Février 2024, Tunis – Rassemblement des familles des détenus politiques devant le siège du Parti républicain, avec la participation des proches d’Issam Chebbi, dont le portrait est affiché sur le balcon – Coordination des familles des détenus politiques

Depuis sa cellule, Issam Chebbi a subi toutes les violations et n’a jamais cessé de revendiquer son droit à un procès équitable et à des conditions de détention respectueuses de la dignité humaine. Son état de santé s’est dégradé en raison de ces conditions carcérales, ayant nécessité son transfert à l’hôpital Mongi Slim en août 2023. En octobre de la même année, il a entamé une grève de la faim pour réclamer son droit à un procès équitable. En mai 2025, il sera transféré de la prison de Mornaguia à celle de Borj Erroumi, sans que sa famille ni ses avocats n’en aient été informés. Ses proches dénoncent une mesure punitive, d’autant plus qu’il n’avait pas épuisé toutes les voies de recours judiciaires. Or, il est d’usage que les prisonniers restent dans une prison de détention provisoire jusqu’au verdict final. Cette procédure a été appliqué à la majorité des détenus politiques.

Ayant suivi les différentes étapes du procès de son client, Me Youssef Béji relève des irrégularités flagrantes dans l’instruction, qu’il qualifie de « suspecte », en raison notamment de l‘absence de confrontations légales entre les parties, au vu des éléments contradictoires relevés dans les déclarations. Il rappelle qu’Issam Chebbi a été arrêté suite à la découverte de conversations entre lui et Khayam Turki, ce qui a également été le cas avec tous ceux qui avaient eu des échanges avec ce dernier, parmi lesquels Ghazi Chaouachi, Jaouhar Ben Mbarek et Abdelhamid Jlassi. Selon lui, il est clair que l’accusation portée contre Issam Chebbi repose sur des conversations WhatsApp qui ne contiennent aucune incitation au complot ou atteinte à la sûreté de l’État.

Entre lutte contre la dictature et soutien à la Palestine

Issam Chebbi n’est pas un nouveau venu en politique et dans les affaires publiques. Il a commencé à militer alors qu’il était encore étudiant à l’université, au début des années 1980. Actif dans les milieux des syndicalistes révolutionnaires, il a rejoint le Rassemblement socialiste progressiste aux côtés d’autres militants, dont notamment la défunte Maya Jribi, son frère Ahmed Néjib Chebbi et Rachid Khechana. Il a activement participé à la lutte contre la dictature sous Ben Ali et était à l’avant-garde du combat pour la liberté d’expression, la liberté d’organisation et la libération des détenus politiques.
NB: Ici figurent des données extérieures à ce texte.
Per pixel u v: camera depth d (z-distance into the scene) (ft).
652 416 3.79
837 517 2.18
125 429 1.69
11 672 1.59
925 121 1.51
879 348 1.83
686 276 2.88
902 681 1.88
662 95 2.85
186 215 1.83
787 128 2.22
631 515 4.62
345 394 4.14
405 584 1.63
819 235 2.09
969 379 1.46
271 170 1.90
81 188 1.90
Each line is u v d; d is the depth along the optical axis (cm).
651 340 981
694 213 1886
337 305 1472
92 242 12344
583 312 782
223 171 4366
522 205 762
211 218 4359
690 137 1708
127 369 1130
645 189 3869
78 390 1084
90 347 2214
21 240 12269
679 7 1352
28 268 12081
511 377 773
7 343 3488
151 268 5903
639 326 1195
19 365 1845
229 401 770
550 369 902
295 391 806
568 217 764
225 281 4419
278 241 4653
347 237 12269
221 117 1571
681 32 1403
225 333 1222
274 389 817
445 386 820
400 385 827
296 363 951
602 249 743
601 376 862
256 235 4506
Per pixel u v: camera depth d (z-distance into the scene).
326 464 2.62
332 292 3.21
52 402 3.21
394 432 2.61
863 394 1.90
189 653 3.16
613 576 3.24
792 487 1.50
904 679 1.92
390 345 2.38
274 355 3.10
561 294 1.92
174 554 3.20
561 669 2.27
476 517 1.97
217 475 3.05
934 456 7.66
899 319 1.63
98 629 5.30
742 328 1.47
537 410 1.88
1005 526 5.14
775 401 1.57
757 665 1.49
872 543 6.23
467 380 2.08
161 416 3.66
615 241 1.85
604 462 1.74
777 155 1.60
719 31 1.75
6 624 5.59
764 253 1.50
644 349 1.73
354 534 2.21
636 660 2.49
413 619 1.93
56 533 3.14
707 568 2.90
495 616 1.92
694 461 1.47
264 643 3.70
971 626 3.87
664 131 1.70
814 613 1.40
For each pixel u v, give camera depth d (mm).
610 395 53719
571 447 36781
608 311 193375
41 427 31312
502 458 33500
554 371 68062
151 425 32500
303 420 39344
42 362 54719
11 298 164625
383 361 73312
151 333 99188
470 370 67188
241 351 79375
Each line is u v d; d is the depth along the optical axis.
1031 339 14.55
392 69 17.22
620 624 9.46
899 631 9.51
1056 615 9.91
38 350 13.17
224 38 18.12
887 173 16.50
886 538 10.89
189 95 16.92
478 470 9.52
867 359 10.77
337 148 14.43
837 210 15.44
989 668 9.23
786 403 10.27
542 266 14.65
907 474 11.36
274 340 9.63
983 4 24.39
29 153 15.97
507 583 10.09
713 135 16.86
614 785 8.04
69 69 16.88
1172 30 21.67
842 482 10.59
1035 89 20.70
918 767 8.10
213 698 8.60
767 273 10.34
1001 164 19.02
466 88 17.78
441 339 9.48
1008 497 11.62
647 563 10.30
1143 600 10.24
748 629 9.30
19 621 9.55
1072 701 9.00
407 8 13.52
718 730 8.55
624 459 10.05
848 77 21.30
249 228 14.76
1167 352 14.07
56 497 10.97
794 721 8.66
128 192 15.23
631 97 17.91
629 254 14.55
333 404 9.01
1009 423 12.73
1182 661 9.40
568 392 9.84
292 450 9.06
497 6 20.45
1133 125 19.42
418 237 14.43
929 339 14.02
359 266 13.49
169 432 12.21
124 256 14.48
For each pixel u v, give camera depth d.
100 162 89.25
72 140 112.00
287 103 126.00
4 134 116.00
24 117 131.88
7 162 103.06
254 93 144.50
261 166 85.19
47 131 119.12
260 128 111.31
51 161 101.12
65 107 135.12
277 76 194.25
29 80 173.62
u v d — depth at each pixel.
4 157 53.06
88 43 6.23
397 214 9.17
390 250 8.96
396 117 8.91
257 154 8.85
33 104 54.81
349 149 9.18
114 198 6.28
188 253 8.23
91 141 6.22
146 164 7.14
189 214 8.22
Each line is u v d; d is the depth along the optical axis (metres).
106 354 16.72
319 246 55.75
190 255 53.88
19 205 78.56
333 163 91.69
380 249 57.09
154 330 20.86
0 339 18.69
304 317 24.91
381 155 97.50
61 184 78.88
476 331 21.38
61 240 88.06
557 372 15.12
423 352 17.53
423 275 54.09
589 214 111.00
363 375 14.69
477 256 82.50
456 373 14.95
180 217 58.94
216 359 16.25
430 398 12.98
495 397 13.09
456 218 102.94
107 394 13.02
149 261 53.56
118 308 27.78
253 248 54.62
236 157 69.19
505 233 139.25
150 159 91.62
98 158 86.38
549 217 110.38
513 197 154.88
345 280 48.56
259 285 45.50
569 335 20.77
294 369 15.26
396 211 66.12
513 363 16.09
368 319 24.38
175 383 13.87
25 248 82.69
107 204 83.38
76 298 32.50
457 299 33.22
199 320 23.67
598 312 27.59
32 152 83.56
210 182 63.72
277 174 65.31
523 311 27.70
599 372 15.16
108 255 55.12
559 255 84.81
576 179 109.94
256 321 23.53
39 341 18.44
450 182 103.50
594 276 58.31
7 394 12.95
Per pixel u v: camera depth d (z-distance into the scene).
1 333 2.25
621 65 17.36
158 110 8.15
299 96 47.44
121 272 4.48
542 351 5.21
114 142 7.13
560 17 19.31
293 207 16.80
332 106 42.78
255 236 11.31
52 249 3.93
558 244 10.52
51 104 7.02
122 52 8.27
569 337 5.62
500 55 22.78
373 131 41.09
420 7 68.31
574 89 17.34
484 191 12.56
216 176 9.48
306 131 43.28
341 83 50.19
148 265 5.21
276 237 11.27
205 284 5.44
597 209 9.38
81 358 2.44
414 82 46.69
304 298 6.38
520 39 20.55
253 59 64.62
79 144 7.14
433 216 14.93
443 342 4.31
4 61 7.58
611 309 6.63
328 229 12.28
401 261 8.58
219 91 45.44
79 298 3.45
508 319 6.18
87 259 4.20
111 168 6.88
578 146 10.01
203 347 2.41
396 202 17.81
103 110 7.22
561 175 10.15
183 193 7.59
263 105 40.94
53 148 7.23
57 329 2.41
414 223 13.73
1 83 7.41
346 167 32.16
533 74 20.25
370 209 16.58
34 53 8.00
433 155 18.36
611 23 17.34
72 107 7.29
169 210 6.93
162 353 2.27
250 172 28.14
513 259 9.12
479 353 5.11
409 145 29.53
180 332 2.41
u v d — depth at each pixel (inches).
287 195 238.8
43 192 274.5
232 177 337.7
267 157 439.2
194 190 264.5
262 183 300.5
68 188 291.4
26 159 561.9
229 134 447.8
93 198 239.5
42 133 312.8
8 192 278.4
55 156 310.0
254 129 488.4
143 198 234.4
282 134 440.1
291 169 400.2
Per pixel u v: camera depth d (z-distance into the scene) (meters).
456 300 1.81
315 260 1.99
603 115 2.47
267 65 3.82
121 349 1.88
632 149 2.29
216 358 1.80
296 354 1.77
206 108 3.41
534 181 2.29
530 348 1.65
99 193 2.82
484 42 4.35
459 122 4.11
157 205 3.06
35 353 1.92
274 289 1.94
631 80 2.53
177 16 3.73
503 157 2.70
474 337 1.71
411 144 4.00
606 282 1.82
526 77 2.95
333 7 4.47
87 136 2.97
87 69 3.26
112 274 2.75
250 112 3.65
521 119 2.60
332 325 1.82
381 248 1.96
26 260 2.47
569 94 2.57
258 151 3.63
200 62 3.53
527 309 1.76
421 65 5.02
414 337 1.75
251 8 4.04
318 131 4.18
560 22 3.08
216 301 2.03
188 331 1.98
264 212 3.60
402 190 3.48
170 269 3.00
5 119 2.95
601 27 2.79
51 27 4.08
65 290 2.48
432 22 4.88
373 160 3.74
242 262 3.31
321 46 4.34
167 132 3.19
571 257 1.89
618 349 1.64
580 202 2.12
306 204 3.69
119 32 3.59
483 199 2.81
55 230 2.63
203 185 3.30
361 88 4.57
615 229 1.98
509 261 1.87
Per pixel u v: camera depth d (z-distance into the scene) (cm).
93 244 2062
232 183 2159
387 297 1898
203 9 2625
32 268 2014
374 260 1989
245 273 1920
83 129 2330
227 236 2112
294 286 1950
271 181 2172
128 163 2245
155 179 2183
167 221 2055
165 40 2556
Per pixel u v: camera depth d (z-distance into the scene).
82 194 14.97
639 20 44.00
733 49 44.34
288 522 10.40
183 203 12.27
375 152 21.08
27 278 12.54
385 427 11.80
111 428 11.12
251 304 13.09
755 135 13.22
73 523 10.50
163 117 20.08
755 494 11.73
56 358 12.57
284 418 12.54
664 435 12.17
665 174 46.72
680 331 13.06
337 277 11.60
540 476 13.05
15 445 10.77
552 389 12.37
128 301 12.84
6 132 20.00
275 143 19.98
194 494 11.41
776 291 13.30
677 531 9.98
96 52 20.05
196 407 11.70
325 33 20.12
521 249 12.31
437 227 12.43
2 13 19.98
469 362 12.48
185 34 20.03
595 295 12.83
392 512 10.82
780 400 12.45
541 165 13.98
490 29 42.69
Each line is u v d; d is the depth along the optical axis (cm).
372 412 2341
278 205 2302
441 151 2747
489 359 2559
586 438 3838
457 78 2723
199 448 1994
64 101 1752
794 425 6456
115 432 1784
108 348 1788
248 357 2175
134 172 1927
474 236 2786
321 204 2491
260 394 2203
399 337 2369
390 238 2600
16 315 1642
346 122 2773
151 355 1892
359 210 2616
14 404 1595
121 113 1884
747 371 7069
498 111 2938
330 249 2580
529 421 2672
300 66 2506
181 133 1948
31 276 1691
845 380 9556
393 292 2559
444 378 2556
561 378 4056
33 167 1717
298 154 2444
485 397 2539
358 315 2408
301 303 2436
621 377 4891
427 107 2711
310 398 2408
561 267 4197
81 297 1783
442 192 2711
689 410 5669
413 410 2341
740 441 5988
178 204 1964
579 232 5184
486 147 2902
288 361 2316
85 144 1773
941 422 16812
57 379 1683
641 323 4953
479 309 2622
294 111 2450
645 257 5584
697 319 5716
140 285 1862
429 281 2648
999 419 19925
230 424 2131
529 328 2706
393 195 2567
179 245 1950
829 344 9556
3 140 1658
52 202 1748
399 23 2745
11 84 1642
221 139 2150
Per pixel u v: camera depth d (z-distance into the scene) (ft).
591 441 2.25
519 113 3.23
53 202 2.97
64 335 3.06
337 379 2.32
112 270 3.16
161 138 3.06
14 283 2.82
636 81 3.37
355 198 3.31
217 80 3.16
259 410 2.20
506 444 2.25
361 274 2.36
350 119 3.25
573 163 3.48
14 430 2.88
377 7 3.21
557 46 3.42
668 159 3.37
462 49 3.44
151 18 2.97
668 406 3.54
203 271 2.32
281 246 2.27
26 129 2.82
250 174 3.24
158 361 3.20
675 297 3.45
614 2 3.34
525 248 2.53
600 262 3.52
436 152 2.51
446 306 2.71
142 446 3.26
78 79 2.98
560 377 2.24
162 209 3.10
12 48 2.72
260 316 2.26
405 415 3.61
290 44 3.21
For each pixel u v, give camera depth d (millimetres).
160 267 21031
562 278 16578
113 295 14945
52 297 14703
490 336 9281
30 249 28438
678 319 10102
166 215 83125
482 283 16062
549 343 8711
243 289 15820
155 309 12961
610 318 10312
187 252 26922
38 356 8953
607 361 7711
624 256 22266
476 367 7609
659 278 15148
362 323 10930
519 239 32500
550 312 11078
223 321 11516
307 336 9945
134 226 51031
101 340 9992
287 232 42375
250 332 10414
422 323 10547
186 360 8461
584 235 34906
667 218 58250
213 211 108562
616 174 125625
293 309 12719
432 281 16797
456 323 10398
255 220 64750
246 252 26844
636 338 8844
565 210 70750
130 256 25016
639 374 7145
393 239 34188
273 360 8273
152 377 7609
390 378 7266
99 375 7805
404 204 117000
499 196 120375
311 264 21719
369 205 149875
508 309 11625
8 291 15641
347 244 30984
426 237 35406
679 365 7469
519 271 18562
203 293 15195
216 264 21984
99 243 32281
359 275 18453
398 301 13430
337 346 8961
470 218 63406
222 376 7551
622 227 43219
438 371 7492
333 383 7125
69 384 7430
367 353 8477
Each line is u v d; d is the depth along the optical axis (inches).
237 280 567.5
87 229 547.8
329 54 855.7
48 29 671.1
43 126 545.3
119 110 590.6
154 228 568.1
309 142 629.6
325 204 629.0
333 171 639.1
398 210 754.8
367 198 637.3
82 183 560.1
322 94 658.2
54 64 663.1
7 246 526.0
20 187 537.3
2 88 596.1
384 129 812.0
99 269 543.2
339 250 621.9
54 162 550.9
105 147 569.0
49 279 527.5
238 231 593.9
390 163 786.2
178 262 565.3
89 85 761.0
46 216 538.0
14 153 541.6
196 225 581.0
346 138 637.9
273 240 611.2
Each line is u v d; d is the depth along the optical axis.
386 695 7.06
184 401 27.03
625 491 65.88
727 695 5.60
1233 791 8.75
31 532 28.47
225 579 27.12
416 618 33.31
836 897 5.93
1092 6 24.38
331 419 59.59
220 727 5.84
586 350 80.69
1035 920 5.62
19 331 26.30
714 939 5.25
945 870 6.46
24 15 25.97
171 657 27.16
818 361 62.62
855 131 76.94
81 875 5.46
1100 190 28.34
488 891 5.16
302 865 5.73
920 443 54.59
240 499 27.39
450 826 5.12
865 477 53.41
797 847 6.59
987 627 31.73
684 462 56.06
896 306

Il a également dirigé des actions contre la prolongation des mandats présidentiels et la présidence à vie. Après la révolution, il a été élu à l’Assemblée nationale constituante et s’est opposé aux orientations de la troïka au pouvoir, menée par le mouvement Ennahdha.  En 2017, il a pris la tête du Parti républicain, après le décès de sa camarade de lutte, Maya Jribi. Farouche opposant à la concentration des pouvoirs entre les mains de Kais Saied, il a mené des consultations avec l’opposition pour faire face au régime du 25 juillet. Il a, par ailleurs, contribué à la création d’une coalition de partis appelant au boycott des élections législatives de fin 2022. Issam Chebbi est également connu pour son soutien aux droits des Palestiniens et sa résistance à l’occupation sioniste. Il a mené, avant et après la révolution, des manifestations en soutien à la Palestine, et présidé la première délégation tunisienne à rendre visite à la résistance libanaise au lendemain de l’agression de 2006 contre le Sud-Liban.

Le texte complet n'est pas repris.